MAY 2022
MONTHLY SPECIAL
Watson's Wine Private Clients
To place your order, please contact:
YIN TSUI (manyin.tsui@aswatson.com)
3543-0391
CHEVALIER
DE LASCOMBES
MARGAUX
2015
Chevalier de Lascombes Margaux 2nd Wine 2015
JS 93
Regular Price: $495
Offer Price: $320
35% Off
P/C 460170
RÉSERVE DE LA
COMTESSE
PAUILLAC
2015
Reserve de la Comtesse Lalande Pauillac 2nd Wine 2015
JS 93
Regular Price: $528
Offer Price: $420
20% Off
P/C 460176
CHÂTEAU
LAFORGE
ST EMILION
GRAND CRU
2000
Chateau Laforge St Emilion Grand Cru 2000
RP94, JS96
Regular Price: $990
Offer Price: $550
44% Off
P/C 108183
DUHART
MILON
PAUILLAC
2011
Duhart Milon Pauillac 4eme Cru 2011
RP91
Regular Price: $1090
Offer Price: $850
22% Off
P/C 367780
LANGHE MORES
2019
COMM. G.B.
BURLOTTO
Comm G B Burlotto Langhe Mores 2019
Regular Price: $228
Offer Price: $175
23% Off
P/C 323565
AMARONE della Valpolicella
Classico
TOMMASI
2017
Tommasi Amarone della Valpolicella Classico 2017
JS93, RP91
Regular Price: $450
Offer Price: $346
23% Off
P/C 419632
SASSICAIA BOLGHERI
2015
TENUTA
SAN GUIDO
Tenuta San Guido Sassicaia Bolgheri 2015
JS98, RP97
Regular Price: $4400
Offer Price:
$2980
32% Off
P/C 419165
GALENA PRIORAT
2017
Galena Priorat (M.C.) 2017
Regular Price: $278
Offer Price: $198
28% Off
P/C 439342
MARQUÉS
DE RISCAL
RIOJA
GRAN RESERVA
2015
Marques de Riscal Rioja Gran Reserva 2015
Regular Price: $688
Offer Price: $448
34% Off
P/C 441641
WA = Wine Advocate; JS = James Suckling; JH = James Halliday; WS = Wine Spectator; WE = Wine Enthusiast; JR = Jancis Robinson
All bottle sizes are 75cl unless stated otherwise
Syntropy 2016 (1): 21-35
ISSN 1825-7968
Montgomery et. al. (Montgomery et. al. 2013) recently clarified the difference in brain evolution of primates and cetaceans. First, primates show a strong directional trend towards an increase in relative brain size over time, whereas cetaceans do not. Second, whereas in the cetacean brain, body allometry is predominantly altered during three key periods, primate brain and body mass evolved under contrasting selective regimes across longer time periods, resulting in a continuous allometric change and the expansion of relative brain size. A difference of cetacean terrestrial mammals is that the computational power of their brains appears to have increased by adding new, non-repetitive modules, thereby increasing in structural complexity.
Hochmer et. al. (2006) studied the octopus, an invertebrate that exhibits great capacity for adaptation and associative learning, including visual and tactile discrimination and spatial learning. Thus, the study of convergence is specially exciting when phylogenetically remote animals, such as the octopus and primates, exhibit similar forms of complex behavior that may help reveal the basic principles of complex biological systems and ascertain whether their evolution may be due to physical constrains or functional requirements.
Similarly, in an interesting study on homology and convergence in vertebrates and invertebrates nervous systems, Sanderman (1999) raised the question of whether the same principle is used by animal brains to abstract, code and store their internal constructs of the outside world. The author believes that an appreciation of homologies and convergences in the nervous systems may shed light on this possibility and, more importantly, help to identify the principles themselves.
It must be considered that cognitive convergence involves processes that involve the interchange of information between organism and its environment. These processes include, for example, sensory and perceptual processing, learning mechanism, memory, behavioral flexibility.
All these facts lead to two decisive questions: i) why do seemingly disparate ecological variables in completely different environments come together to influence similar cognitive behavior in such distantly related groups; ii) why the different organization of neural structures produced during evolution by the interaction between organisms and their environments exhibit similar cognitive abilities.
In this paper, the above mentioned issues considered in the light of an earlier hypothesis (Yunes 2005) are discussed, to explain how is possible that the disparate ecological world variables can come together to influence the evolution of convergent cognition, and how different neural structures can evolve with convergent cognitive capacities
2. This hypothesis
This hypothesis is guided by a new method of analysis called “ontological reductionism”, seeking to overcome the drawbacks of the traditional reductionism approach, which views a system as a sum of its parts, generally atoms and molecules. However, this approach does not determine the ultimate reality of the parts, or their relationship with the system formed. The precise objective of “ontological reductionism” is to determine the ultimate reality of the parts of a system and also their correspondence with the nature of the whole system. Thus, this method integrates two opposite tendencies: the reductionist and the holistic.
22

● **PROBLEM DETAILS**:
Keeping every character as it is, restate the lines above that run from the line with "Regular Price: $278" through the line with "ISSN 1825-7968", both included, and nothing else.

● **OUTPUT OF THE EXERCISE**:
Regular Price: $278
Offer Price: $198
28% Off
P/C 439342
MARQUÉS
DE RISCAL
RIOJA
GRAN RESERVA
2015
Marques de Riscal Rioja Gran Reserva 2015
Regular Price: $688
Offer Price: $448
34% Off
P/C 441641
WA = Wine Advocate; JS = James Suckling; JH = James Halliday; WS = Wine Spectator; WE = Wine Enthusiast; JR = Jancis Robinson
All bottle sizes are 75cl unless stated otherwise
Syntropy 2016 (1): 21-35
ISSN 1825-7968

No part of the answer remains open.